Ora, è il modello intergovernativo che ha portato alla crisi attuale, le politiche economiche e fiscali, che sono rimaste di dominio sovrano, sono semplicemente coordinate attraverso l’amichevole «sorveglianza tra pari». Quando la Grecia ha mentito la prima volta sui suoi conti, nel 2005, gli Stati, competenti solo a tirare uno schiaffo sul polso, hanno guardato altrove e si sono rifiutati di concedere poteri di investigazione ad Eurostat, l’organismo statistico europeo.
Quando ha fallito l’applicazione del patto di stabilità finanziaria in Germania e Francia, il cui deficit scivolava, tra il 2003 e il 2004, è stato riformato e indebolito. L’Agenda di Lisbona del 2000 che doveva fare dell’economia europea la più competitiva del mondo nel 2010 e che si basava esclusivamente sulla buona volontà Stati è stata sotterrata…In breve, attendere che gli Sati volontariamente facciano degli sforzi è ridicolo: è solo quando ci saranno degli organismi capaci di decidere e dei meccanismi di applicazione reale che l’Unione funzionerà (anche se ci sono delle eccezioni, come Schengen).

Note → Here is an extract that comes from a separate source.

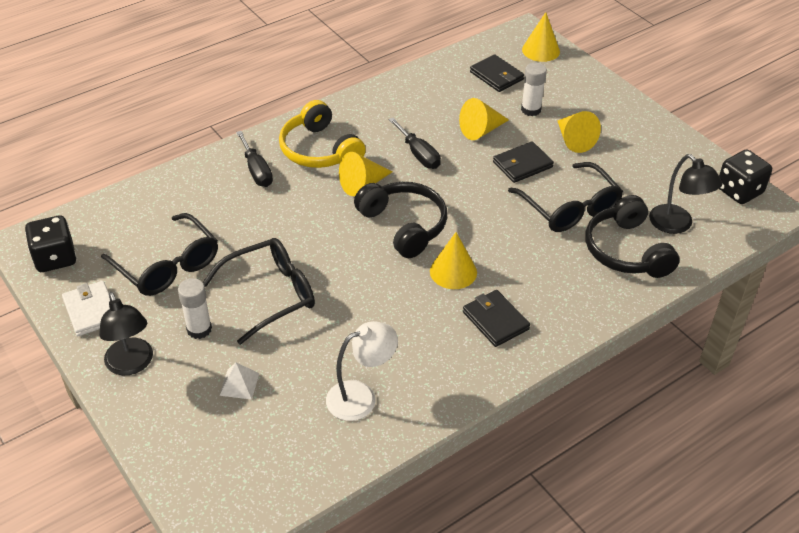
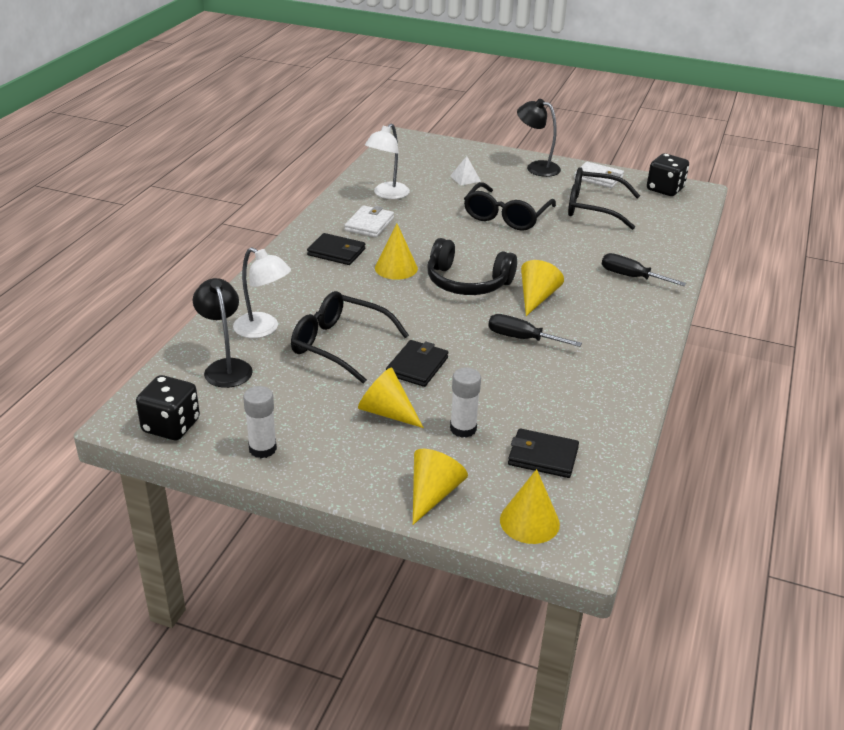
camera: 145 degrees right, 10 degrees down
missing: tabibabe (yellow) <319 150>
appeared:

Inoltre, il problema del sistema intergovernativo è che non protegge i piccoli Stati, al contrario del comunitario in cui la voce di ciascuno è ascoltata. Non è strano pensare allora che l’unanimità dovrebbe proteggerli? Effettivamente: ma all’interno, il vertice europeo è in realtà un concerto delle nazioni e un luogo dove si esprime quindi la potenza bruta. È chiaro che quando la Germania e la Francia decidono qualcosa, generalmente gli altri approvano. Non per niente la zona euro ha il sentore, in questo momento, di essere sottomessa a un direttorio franco-tedesco.
Tollerabile in periodo di crisi, rischia però di essere respinto perché democraticamente insopportabile quando la calma si sarà ristabilita: una cosa è accettare volontariamente le decisioni comunitarie per lo sviluppo di quelle precedenti a cui ci si è associati, un’altra è di doversi sottomettere a una politica imposta dal più potente. Tanto più che questo governo economico andrà a toccare questioni politiche particolarmente sensibili sul piano della politica interna, come la tassazione e le pensioni.

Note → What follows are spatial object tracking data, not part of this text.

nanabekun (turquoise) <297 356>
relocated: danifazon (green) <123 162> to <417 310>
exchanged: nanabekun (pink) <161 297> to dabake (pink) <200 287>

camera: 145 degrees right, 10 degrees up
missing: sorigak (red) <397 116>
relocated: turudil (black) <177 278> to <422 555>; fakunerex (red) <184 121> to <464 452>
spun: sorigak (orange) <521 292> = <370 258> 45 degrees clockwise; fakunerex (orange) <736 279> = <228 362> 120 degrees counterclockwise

Arriviamo all’ultimo ma non meno importante problema di questa deriva intergovernativa, quello della legittimità democratica. Infatti, l’Eurogruppo riunito a livello di capi di Stato e di governo è un organo che delibera segretamente senza dover renderne conto a nessuno: né il Parlamento europeo, né i parlamenti nazionali (tranne nel caso in cui una decisione necessiti una legge nazionale) sono coinvolti. L’abbiamo visto per il patto sull’euro che decide gli orientamenti economici e politici con grandi conseguenze sul futuro e che, uscito dal nulla, dovrà essere applicato tale e quali dai paesi.

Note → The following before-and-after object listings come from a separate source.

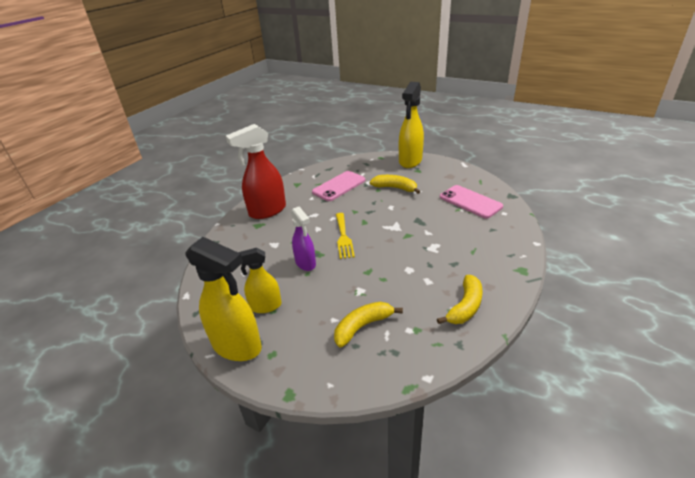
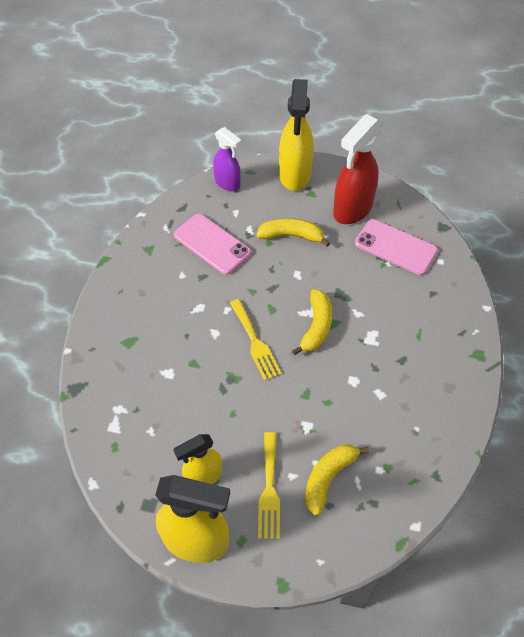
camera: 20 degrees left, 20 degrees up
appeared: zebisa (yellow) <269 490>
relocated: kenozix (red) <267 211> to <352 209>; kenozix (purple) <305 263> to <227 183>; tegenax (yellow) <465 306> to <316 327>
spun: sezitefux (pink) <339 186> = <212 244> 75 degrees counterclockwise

In altre parole, il federalismo di Sarkozy porta ad un sistema di governo piuttosto terrificante: una zona euro diretta dal Presidente della Repubblica francese e dal Cancelliere tedesco, gli altri Stati e le istanze democratiche federali o nazionali saranno totalmente marginalizzati. Chi può pensare che un tale sistema intergovernativo sia applicabile sul lungo periodo? Il solo modo di uscire da questa strada senza uscita è quello di ripensare l’architettura europea per evitare che collassi sotto il peso della sua illegittimità.